Balance, transaction log, and coupon redemption.

New accounts get $5 of free credit (Anthropic-pool) on first sign-in. Each ggui_render burns credit proportional to the LLM call (prompt tokens × model rate) plus a small render-storage allocation. Blueprint-matched renders skip the LLM and cost ~nothing. The transaction log shows every charge with model + token breakdown.

Top up: the button is present but currently disabled with a “coming soon” badge — Stripe top-up is post-launch. Until then, top up via the Redeem coupon card (codes can be applied to your personal wallet or to any org wallet you’re a member of).

To bypass the credit pool entirely, paste a provider key at /keys/providers (next section). When a BYOK key is on file for the model the request would have used, ggui calls the model on your tab and only charges credit for orchestration overhead.

Paste your own provider API keys to bypass the credit pool for model calls. The four supported providers, with the get-a-key link the dialog surfaces:

  • Anthropic — Claude models. Get a key at console.anthropic.com → Settings → API Keys.
  • OpenAI — GPT models. Get a key at platform.openai.com → API Keys.
  • Google — Gemini models. Get a key at aistudio.google.com → Get API key.
  • OpenRouter — multi-provider routing. Get a key at openrouter.ai → Settings → Keys.

Keys are KMS-encrypted at rest and only decrypted in-memory in the per-request Lambda. The console only ever shows the key prefix once it’s been saved — submit the form once, the plaintext is consumed.
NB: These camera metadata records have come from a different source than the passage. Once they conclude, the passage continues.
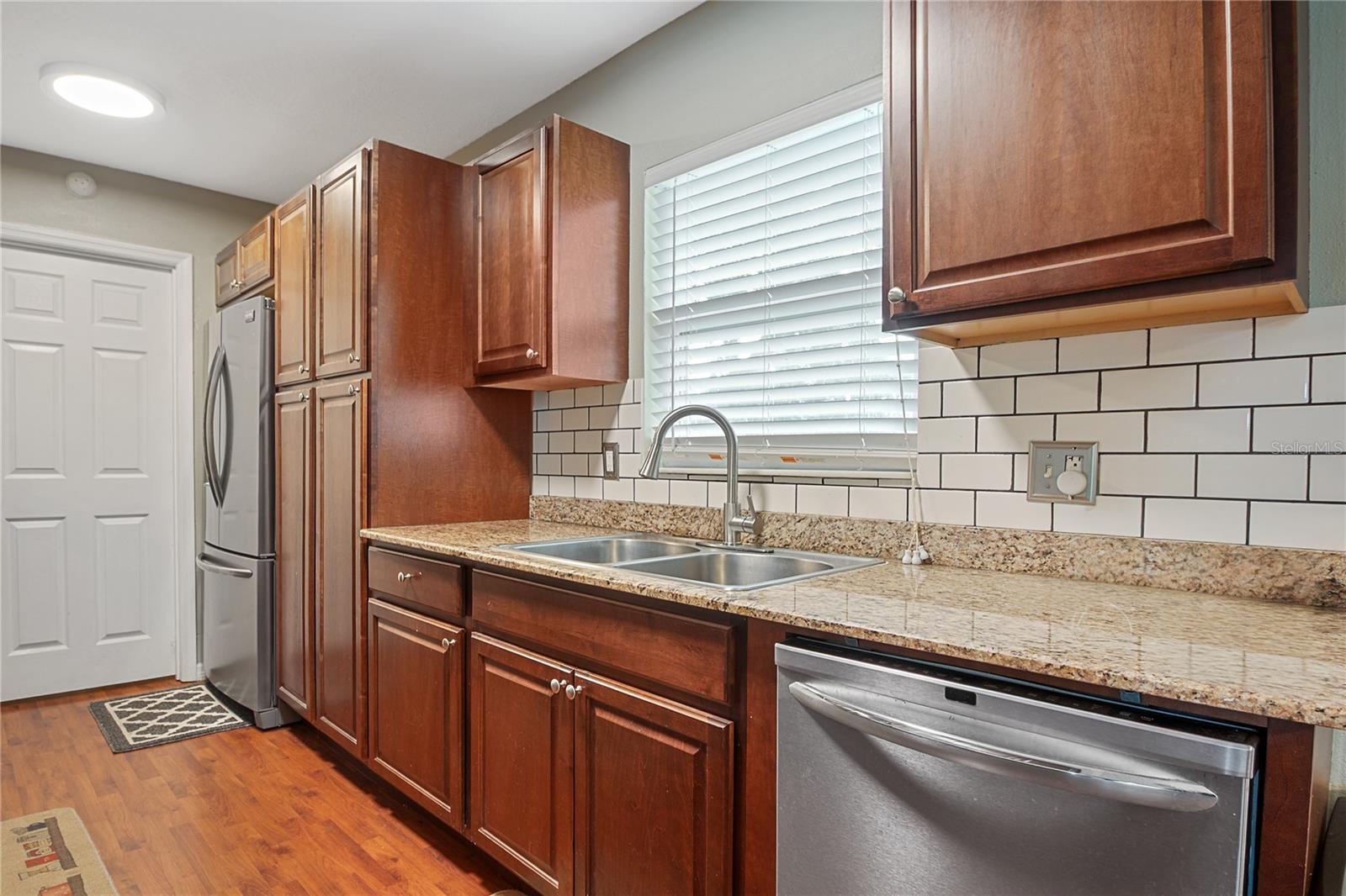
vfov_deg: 67.4
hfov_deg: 90.0
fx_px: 673
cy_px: 448
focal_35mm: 18
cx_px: 673
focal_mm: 12
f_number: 9
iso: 100
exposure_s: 1/1.25
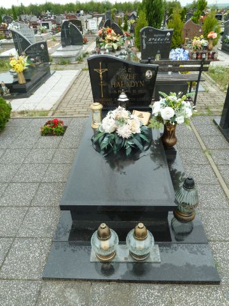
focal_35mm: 25
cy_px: 153
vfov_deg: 69.4
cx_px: 114
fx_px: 221
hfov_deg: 54.9
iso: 80
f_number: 4
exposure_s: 1/125
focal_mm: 4.1
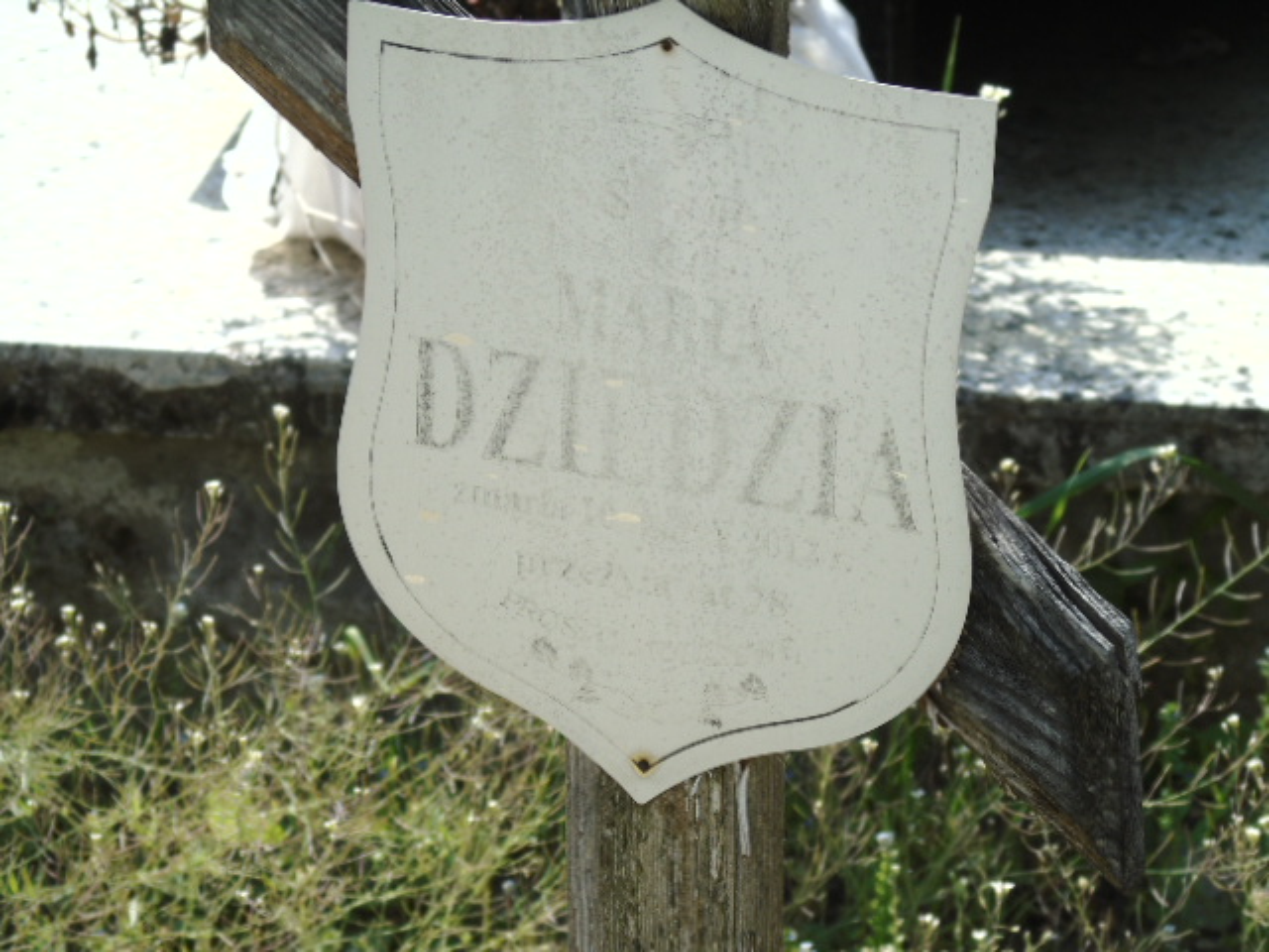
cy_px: 476
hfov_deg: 8.1
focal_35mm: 243
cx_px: 634
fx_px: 8908
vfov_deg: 6.1
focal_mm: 43
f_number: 4.8
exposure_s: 1/320
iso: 80
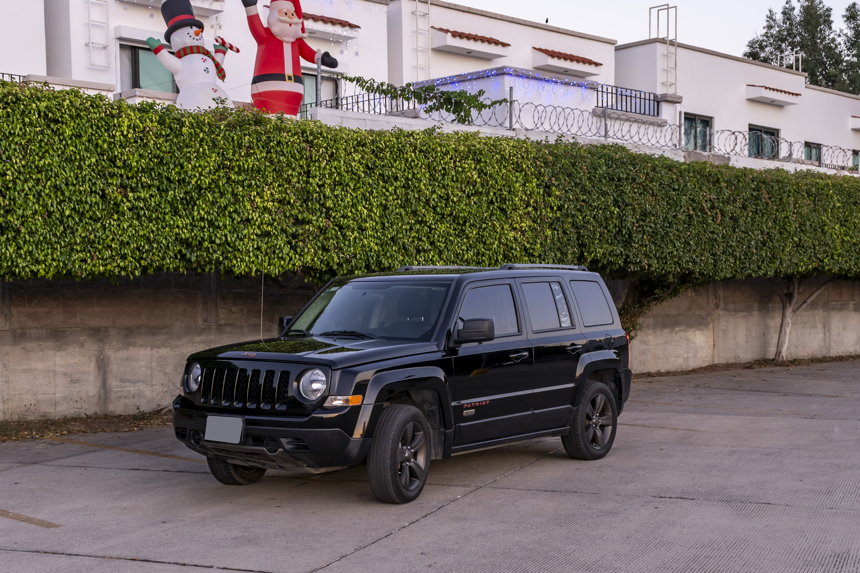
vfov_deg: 26.3
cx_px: 393
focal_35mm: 51
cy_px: 393
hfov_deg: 38.9
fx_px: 1218
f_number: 4.5
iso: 400
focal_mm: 32
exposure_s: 1/160
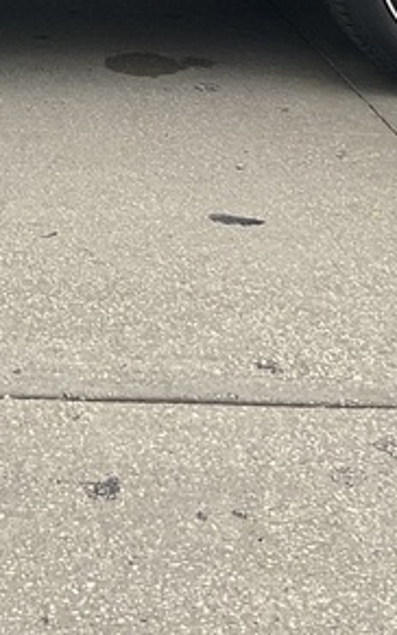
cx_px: -188
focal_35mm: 108
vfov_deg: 18.1
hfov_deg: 11.6
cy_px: -166
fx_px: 1869
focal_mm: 3
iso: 16
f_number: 1.8
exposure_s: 1/1076
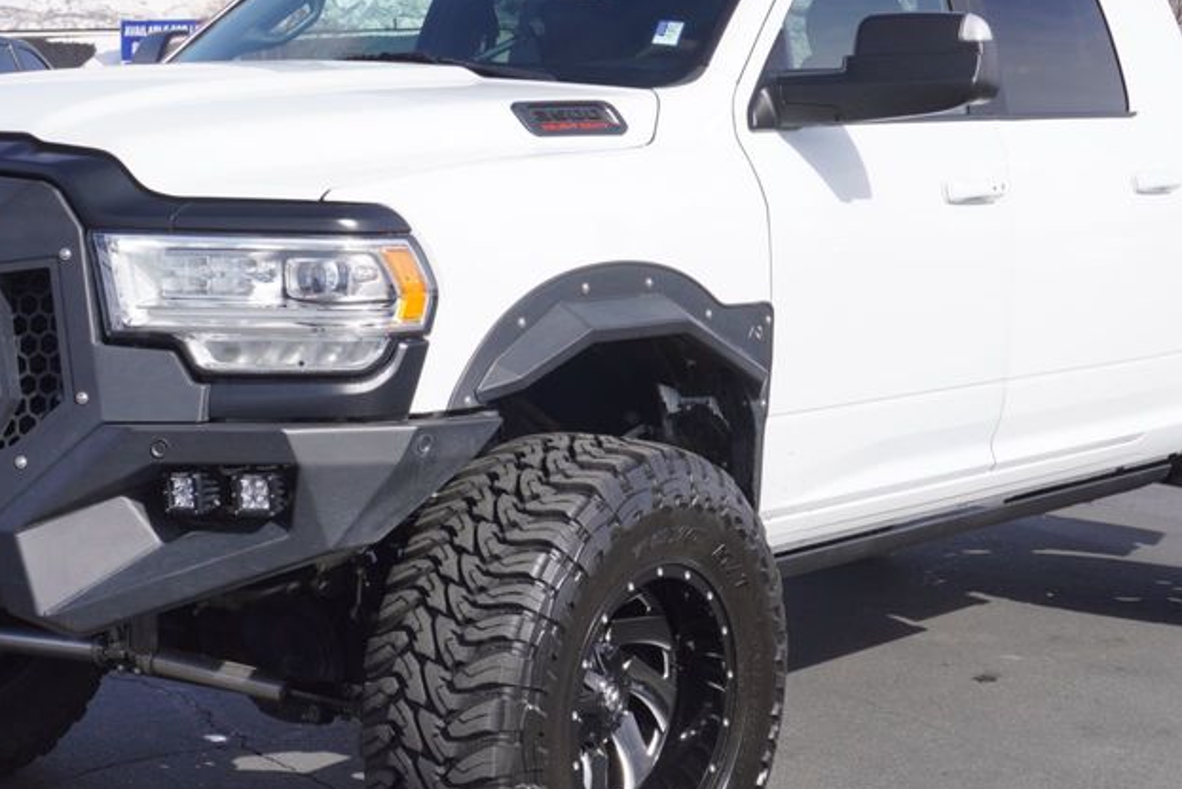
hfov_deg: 27.3
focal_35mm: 74
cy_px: 415
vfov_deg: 18.4
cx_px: 529
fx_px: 2431
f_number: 9
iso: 100
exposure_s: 1/200
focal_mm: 30
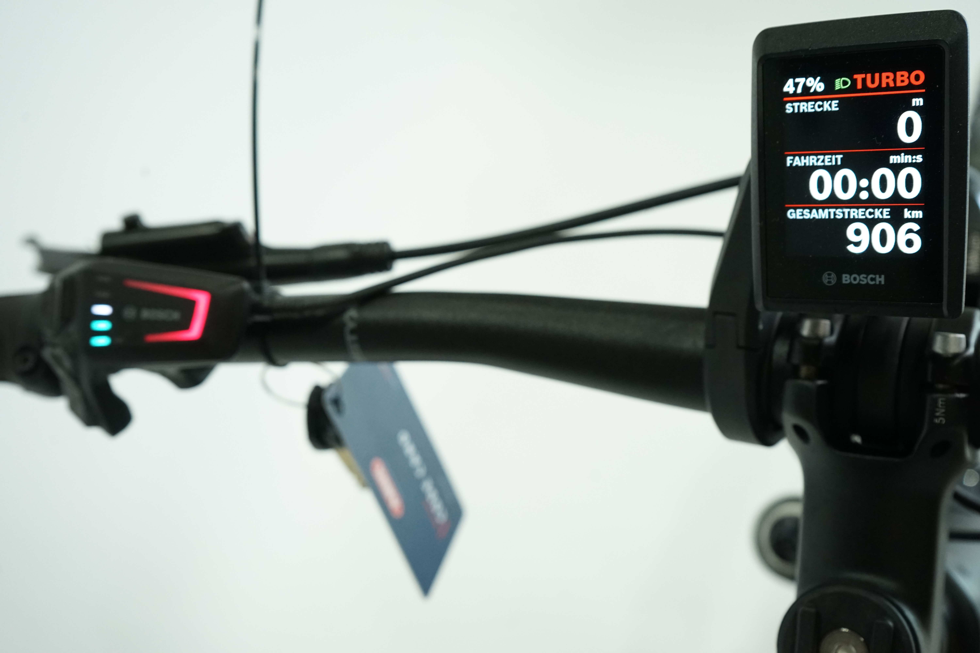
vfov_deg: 33.4
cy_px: 326
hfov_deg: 48.5
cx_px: 490
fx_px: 1089
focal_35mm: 40
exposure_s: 1/200
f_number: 6.3
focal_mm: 40
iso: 2500
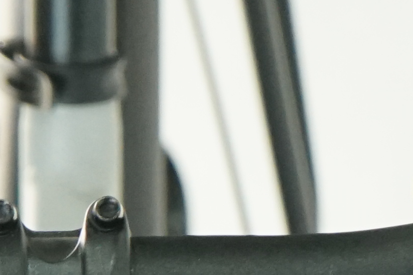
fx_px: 5826
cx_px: 68
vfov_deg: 2.7
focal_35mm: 508
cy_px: 904
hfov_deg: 4.1
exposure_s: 1/200
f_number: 5.6
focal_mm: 70
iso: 2500
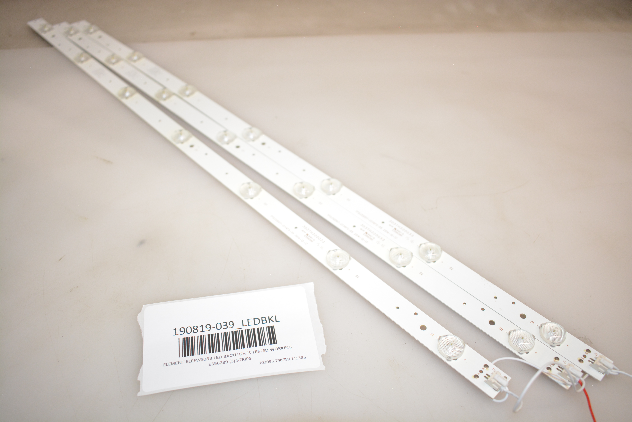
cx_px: 316
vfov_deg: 40.0
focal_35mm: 33
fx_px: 579
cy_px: 211
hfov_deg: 57.2
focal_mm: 22
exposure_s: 1/200
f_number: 3.8
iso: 1000
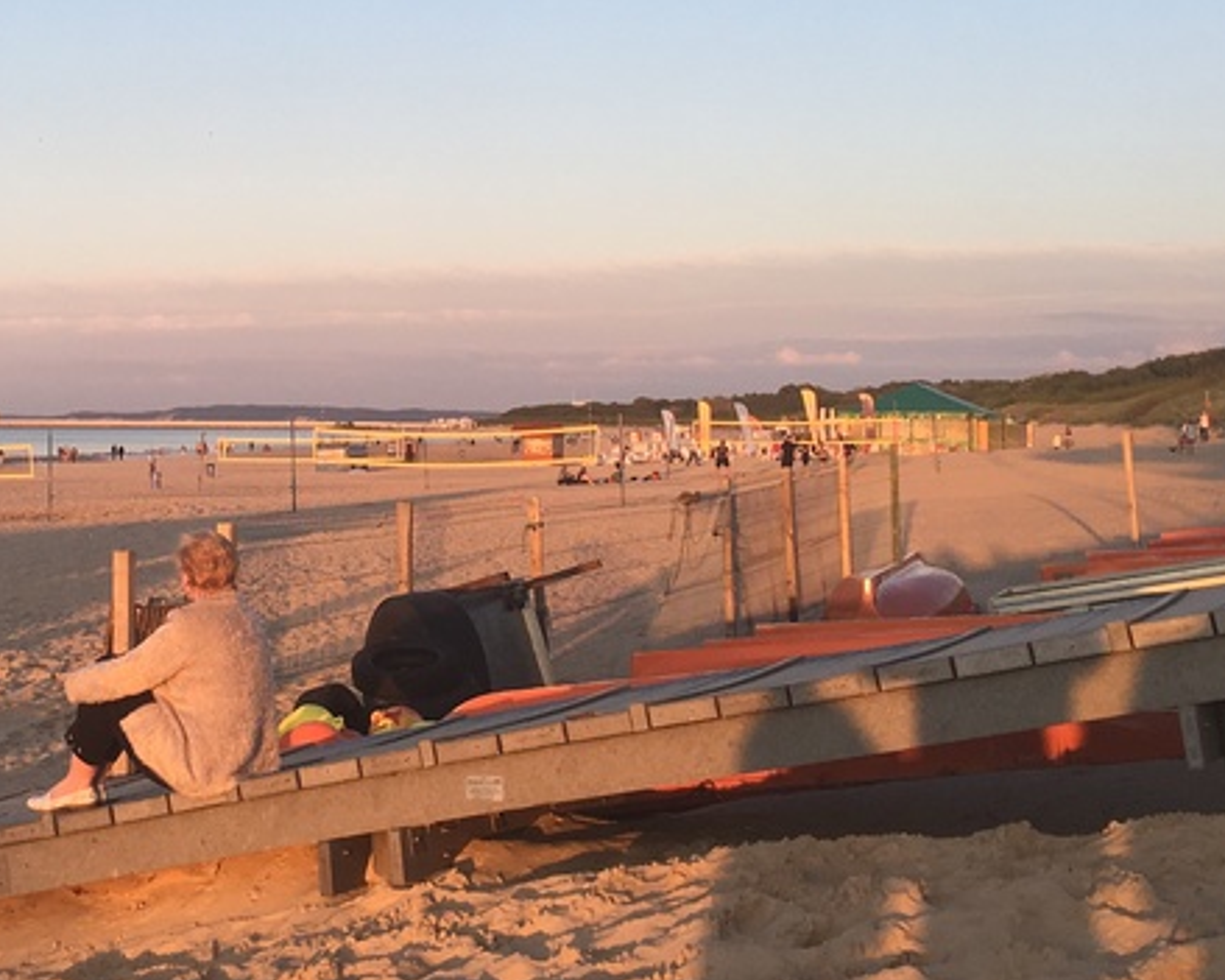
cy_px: 265
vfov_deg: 22.9
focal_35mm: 66
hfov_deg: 28.2
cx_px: 285
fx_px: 2392
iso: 25
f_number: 2.2
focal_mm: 4.15
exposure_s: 1/354
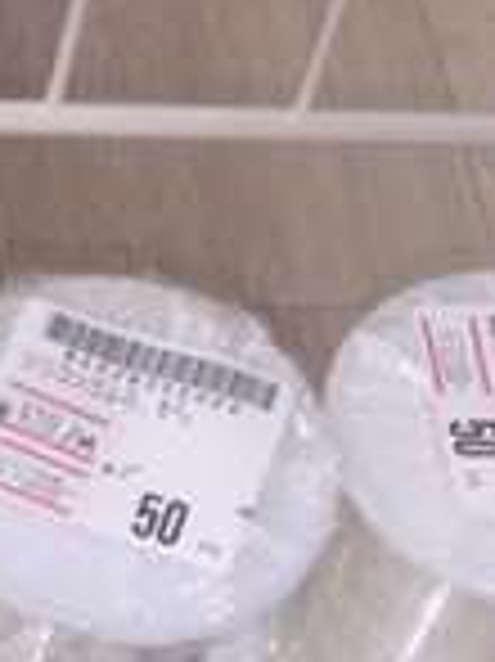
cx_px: -378
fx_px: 2406
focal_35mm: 126
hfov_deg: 11.0
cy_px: 1067
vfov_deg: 14.4
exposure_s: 1/81
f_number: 2.2
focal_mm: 4.15
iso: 32
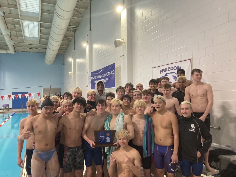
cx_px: 118
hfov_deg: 63.4
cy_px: 88
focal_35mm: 28
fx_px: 191
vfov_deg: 49.7
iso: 200
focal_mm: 3.99
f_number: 1.8
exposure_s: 1/60
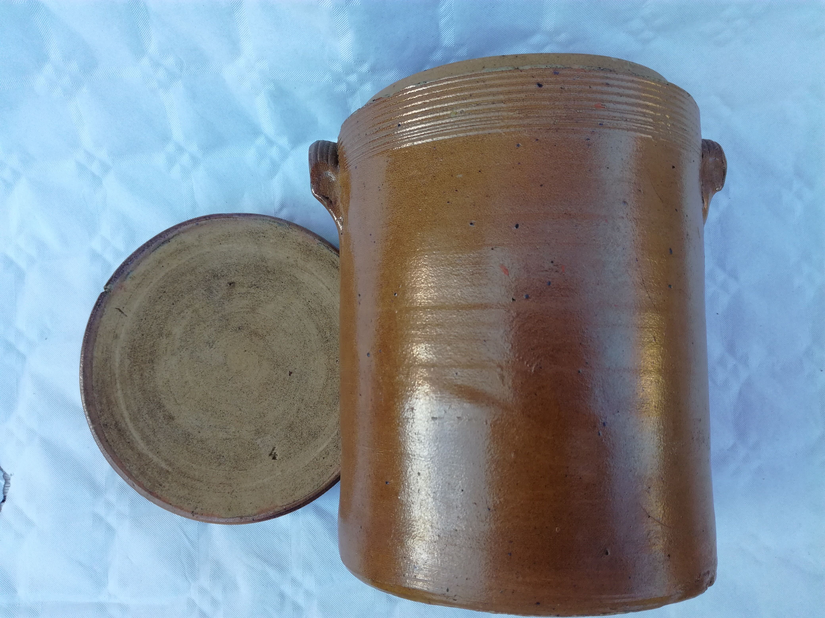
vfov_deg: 51.4
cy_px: 309
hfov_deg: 65.3
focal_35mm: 27
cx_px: 412
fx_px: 643
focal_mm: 3.79
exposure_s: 1/217
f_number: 2
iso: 50
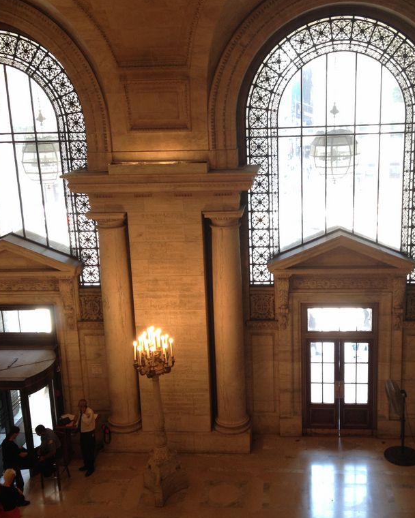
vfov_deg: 40.3
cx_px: 242
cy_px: 258
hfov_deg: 32.7
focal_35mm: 46
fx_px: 706
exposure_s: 1/20
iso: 64
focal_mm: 4.28
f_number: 2.4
Resolution at request time is per-provider: Anthropic call → check Anthropic BYOK key → if present, use it; if not, fall back to credit pool. Mixing is fine — you can BYOK Anthropic and pay-as-you-go for everything else.

Revoke at any time. The next request that would have used the key falls back to the credit pool.

Email, default app selection (used by legacy redirects like /blueprints/apps/{defaultAppId}/blueprints), and sign out.

The browser landing for MCP-Apps-aware clients running through the OAuth ceremony. When Claude Desktop (or any compatible host) asks mcp.ggui.ai to authorize, the server 302s the browser here with the OAuth params.

You see:

  • The requesting client’s name (from DCR client_name).
  • The scope being requested (mcp).
  • Two buttons: Approve / Cancel.

Approve mints a fresh ggui_user_* key (default label MCP — <shortClientId> — <date>, editable via the Key-name field; per-app flows that carried an RFC 8707 resource get the appId bound on the row so the session locks to that app) and posts it back to the MCP server through a cross-origin form POST. The server completes the OAuth flow and the client’s next /mcp request authenticates with the new key.

Cancel redirects back to the client with error=access_denied per RFC 6749 §4.1.2.1. The MCP server is never contacted; nothing is minted.

You don’t visit this URL directly — the MCP host sends you here at OAuth time.

The browser landing for the ggui login device flow. The CLI prints a URL like:

https://console.ggui.ai/cli-confirm/AB12-CD34

Open it, sign in if you aren’t already, confirm the codes match, click Approve. The CLI’s polling on /v1/auth/poll flips to approved and tokens land at ~/.ggui/auth.json.

Same trust model as the OAuth consent screen — confirm the code matches what the CLI printed before approving.

One Cognito user owns one ggui account. User-scoped data on the dashboard (your keys, your blueprints, your personal credit balance, your provider keys) is visible only to you via owner-auth on every model. Org-scoped data (org wallet, org members, org-scoped blueprints) is gated by org membership.